I cambiamenti intervenuti nel nostro mondo hanno contribuito ad allargare l’ambito di esercizio di quella forma di vicinanza che è l’aiuto. Al bisogno sempre crescente di aiuto materiale, nel nostro mondo si va imponendo in maniera forte e generalizzata la richiesta di aiuto a supporto del benessere relazionale. Una richiesta difficile da intercettare in un contesto culturale segnato sempre più dal narcisismo, dall’autosufficienza e dalla paura della dipendenza. La stessa sacrosanta ricerca di autonomia nella realizzazione di sé riveste talvolta maniere eccessive, che portano al rifiuto dell’aiuto, anche in condizioni di oggettivo bisogno.
Sono diverse le cause che stanno alla base del rifiuto o comunque della difficoltà a chiedere aiuto. A cominciare – unitamente a un malinteso senso di riservatezza e alla pretesa che sia l’altro ad accorgersi del mio bisogno – dall’errata convinzione che crescere significa non avere bisogno degli altri e che, di conseguenza, chiedere aiuto è ammettere un ritardo nella propria maturazione. Spesso, a scoraggiare la richiesta di aiuto, ci si mettono esperienze negative dovute all’incontro con persone inadatte a stabilire relazioni di aiuto.

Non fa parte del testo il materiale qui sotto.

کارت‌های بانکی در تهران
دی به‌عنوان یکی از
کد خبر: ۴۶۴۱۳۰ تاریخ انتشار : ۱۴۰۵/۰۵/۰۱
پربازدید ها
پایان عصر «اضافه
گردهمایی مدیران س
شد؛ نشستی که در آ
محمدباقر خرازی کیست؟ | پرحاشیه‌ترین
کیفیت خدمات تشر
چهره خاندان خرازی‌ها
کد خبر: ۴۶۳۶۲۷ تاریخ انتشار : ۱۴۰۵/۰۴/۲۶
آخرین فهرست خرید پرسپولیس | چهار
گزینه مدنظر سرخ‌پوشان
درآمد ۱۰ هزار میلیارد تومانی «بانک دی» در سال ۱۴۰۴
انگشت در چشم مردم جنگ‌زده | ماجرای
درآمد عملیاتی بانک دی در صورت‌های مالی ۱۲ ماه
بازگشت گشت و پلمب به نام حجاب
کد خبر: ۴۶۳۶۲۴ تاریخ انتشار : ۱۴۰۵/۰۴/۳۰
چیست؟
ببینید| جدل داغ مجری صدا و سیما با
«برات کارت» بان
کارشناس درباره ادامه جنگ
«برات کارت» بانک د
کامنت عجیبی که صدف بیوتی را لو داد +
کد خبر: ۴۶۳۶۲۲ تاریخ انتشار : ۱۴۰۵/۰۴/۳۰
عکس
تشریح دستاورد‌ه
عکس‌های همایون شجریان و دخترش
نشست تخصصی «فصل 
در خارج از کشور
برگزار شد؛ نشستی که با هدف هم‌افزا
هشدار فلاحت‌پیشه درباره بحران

Inadatti a dare qualsiasi forma di aiuto sono coloro i quali vivono nella convinzione – talvolta, una vera e propria ossessione – di essere “nati per aiutare” e di non aver bisogno, mai, di essere aiutati. Presentandosi così, costoro stabiliscono una deleteria asimmetria, che inibisce e crea dipendenza. Il contrario di quanto raccomanda W. Goethe: «Trattate le persone come se fossero ciò che dovrebbero essere, e aiutatele a diventare ciò che sono capaci di essere».

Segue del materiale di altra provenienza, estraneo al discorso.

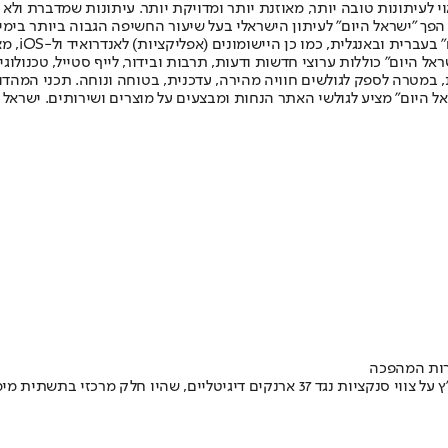
לעיתונות טובה יותר, מאוזנת יותר ומדויקת יותר. עיתונות שמדברת ולא צ
שלום. המהדורה המודפסת הראשונה פורסמה ב-30 ביולי 2007, וב-2010 הפך "ישראל היום" לעיתון הישראלי בעל שי
לחמנוביץ,
ל היום" כוללות ערוצי חדשות ודעות, תרבות ובידור, לייף סטייל, טכנולוגיה
ברית, במטרה לספק לגולשים חוויה מהירה, עדכנית, בטוחה ונוחה. תכני המה
ל היום" מציע לגולשי האתר הנחות ומבצעים על מוצרים ושירותים. ישראל 
רות המהפכה
בהמלצת המטה הלאומי למלחמה בטרור כלכלי, חתם שר הביטחון ישראל כ"ץ על צווי סנקציות נ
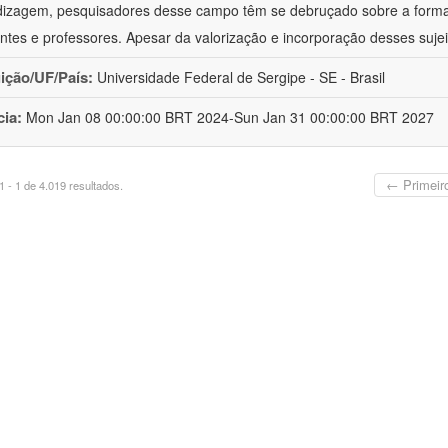
izagem, pesquisadores desse campo têm se debruçado sobre a formaç
ntes e professores. Apesar da valorização e incorporação desses sujei
uição/UF/País:
Universidade Federal de Sergipe - SE - Brasil
cia:
Mon Jan 08 00:00:00 BRT 2024-Sun Jan 31 00:00:00 BRT 2027
← Primeir
 - 1 de 4.019 resultados.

Tenere in conto la raccomandazione di uno dei più illustri letterati tedeschi richiede innanzitutto capacità di ascolto del mondo che l’altro pone dinanzi a me, senza giudicarlo. Un mondo pieno di sfumature, che richiede discrezione, unita alla convinzione che dare aiuto vero non è creare una zona di comfort per l’altro facilitandogli il cammino, bensì offrirgli strumenti per crescere e maturare. Salvo a trovarsi – com’è capitato e capita ancora in Africa (D. Moyo, La carità che uccide, Rizzoli, 2010) – di fronte ad aiuti, che non raggiungono nessuno di questi due scopi.